Workflow Input Output Best For
Draft from Code Comments Source code + docstrings Generated API docs in /docs Bootstrapping docs for an undocumented codebase
Review and Improve Existing Docs Existing markdown files List of gaps + fixes Auditing a large docs set for missing sections or broken links
Translate Documentation One-language markdown file Translated file, formatting preserved Multilingual documentation sets
Generate Examples API reference markdown curl + JavaScript examples per endpoint Filling in the most time-consuming part of API docs

Best Practices for AI-Assisted Documentation

Always review AI output for technical accuracy. AI generates plausible-looking documentation that may contain subtle errors. API parameter names, version numbers, and system requirements must be verified against the actual product.

Provide context about your product. Before asking AI to write documentation, tell it about your project: what it does, who uses it, what technology stack it uses. The more context the AI has, the more accurate and relevant the documentation will be.

Use version control. Commit your documentation to git before running AI edits. This lets you review changes with git diff and revert if the AI makes unwanted modifications.

Maintain a style guide. Tell the AI your documentation conventions: whether to use "you" or "the user," whether to capitalize feature names, whether to use American or British English. Consistency across AI-generated sections matters.


Frequently Asked Questions

Can AI write accurate API documentation?

AI can generate well-structured API documentation from code comments and existing docs, but you must verify technical details. Function signatures, parameter types, and edge cases need human review. AI handles the formatting and prose; you verify the facts.

How does AI handle code blocks in documentation?

AI agents like Claude Code understand markdown code blocks and preserve them during translation, restructuring, and editing. Code syntax, indentation, and language annotations are maintained correctly.

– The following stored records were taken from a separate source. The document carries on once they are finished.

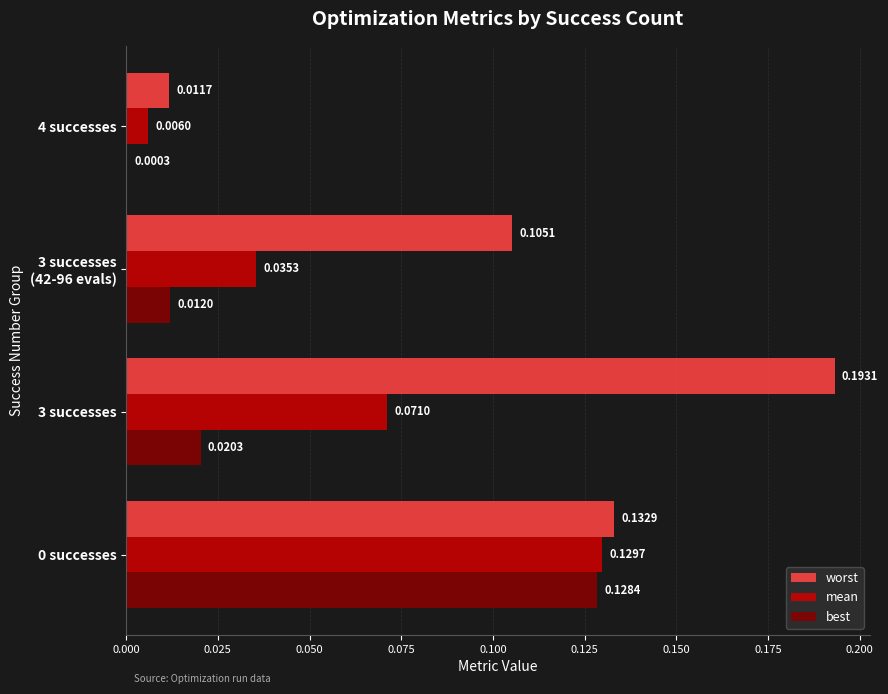

Which series has the largest total across all categories?

worst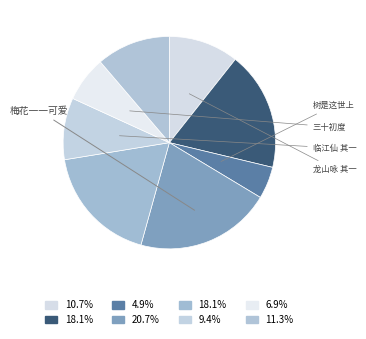

How many slices are in this pie chart?

8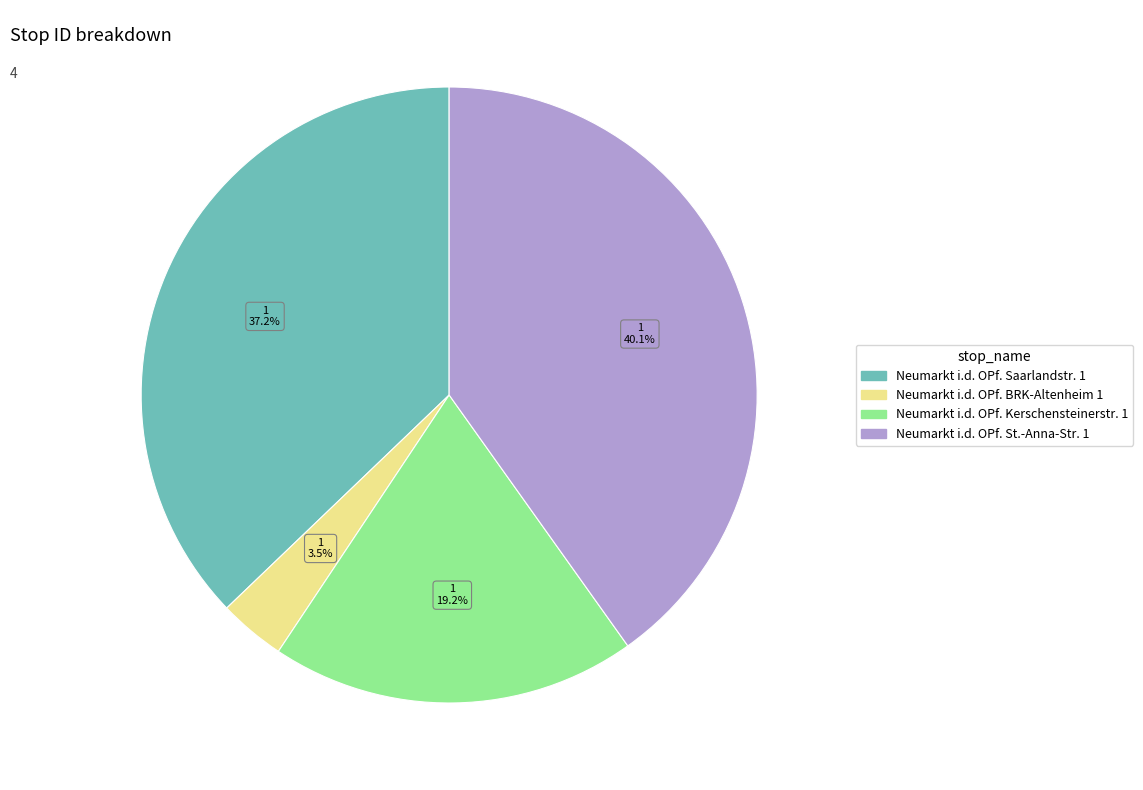

How many slices are in this pie chart?

4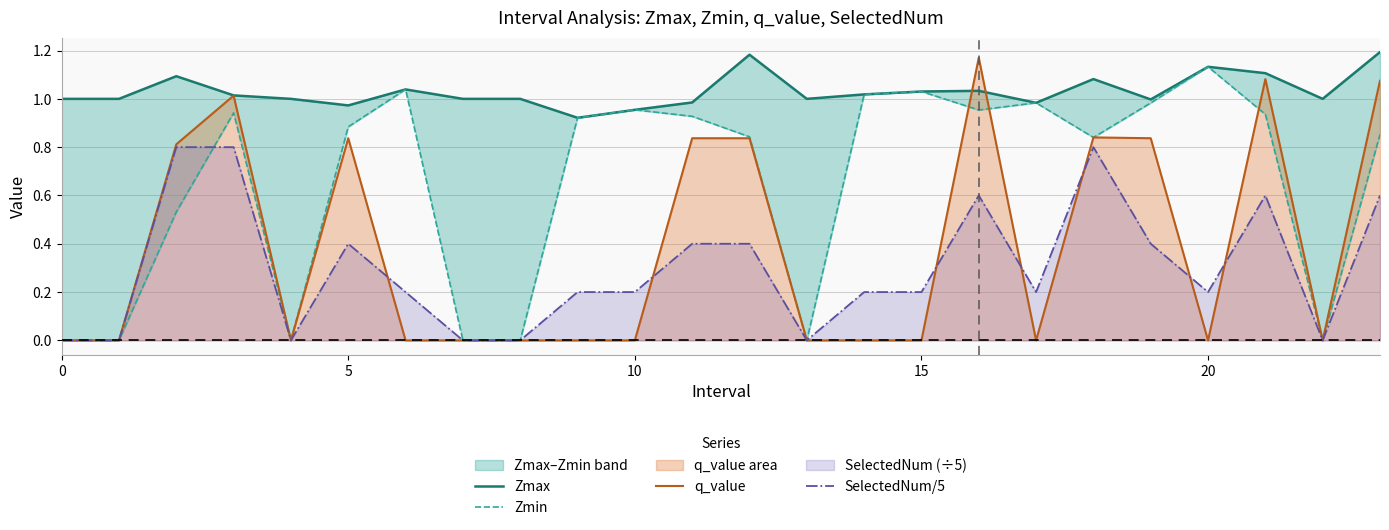

How many data points in Zmin are above 0?

17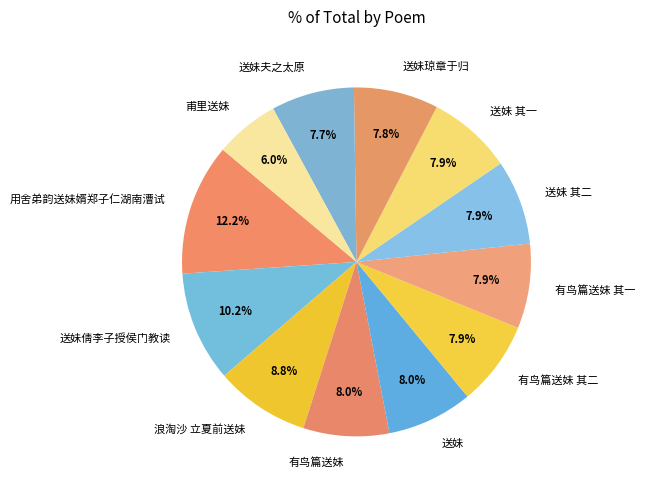

The 送妹 其一 slice represents 8% of the pie. True or false?

True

Is AI-generated documentation good enough to publish?

AI-generated documentation is a strong first draft that typically needs 15-20 minutes of human review per article. The time savings compared to writing from scratch are significant, especially for repetitive content like API endpoint descriptions.

Can AI keep documentation in sync with code changes?

You can ask AI to compare your documentation against current code and flag discrepancies. This is not automatic, but running a review after each release takes minutes and catches outdated information.

What about diagrams and screenshots in documentation?

AI generates text-based documentation. Diagrams (Mermaid, PlantUML) can be generated as text. Screenshots must still be taken manually, though AI can suggest where screenshots should be placed and what they should show.

Does Notion AI or GitHub Copilot handle documentation the same way?

Not quite. Notion AI drafts and summarizes content inside Notion's cloud workspace but cannot read your actual source code files. GitHub Copilot excels at inline code suggestions but is not built for generating whole documentation files from a folder of markdown. A terminal-based agent like Claude Code, run in Ritemark, reads and writes documentation files directly across a project.

Which AI workflow should I use first for a new project?

Start with "Draft from Code Comments" if your codebase already has docstrings — it produces a usable first draft fastest. If you're documenting an existing product with outdated docs, start with "Review and Improve Existing Docs" to find the gaps before writing anything new.